> What the task asks
Among the lines of the records, please find those that contain the word "itch" and copy them.

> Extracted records
○ ○ ○ ○ ○
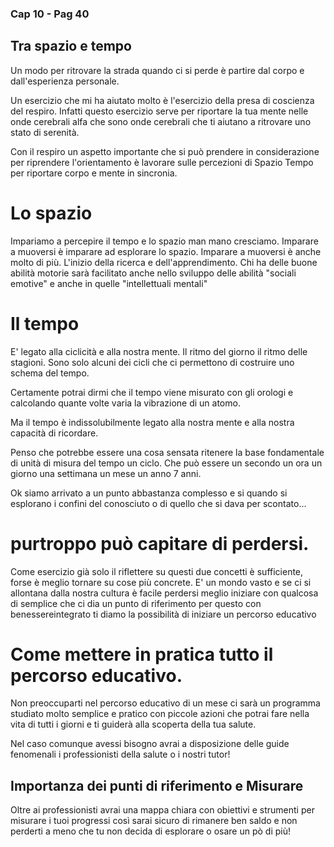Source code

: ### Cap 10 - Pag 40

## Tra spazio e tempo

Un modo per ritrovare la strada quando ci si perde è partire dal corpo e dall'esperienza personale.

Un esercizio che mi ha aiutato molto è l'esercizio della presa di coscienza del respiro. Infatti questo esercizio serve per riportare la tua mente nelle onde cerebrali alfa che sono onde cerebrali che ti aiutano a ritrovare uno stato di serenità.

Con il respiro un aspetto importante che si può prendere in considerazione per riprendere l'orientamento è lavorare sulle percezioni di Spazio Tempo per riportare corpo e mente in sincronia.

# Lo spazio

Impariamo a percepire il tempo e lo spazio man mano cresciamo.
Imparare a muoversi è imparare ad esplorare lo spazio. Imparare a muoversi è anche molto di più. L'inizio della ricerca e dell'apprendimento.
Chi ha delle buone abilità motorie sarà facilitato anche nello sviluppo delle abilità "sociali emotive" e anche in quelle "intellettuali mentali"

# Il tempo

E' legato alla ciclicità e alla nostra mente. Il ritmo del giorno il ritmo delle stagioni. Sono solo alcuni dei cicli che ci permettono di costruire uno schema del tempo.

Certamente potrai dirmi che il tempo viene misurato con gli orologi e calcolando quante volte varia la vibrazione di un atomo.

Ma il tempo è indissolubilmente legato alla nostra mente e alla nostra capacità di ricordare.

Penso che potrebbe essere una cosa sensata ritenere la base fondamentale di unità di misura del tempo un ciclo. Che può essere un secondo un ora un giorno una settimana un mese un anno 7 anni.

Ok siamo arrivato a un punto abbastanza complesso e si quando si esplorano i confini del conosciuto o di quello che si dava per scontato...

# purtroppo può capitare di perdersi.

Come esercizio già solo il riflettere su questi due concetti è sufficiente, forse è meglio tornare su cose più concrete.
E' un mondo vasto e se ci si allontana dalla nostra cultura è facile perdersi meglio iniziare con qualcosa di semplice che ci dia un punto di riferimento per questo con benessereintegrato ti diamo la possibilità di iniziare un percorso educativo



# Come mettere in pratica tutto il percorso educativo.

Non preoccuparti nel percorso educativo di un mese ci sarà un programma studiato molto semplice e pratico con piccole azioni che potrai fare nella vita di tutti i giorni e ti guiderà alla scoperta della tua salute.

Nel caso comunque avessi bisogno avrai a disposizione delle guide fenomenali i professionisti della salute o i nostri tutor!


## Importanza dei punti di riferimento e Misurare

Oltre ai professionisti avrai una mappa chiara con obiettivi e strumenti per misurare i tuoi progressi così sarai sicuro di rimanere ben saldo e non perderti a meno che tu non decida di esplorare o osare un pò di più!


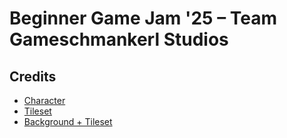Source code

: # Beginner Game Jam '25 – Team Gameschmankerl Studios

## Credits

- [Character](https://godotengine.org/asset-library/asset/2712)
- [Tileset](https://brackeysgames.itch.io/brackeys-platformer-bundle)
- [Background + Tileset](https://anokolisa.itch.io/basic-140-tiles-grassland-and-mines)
○ ○ ○ ○ ○
> Exercise result
- [Tileset](https://brackeysgames.itch.io/brackeys-platformer-bundle)
- [Background + Tileset](https://anokolisa.itch.io/basic-140-tiles-grassland-and-mines)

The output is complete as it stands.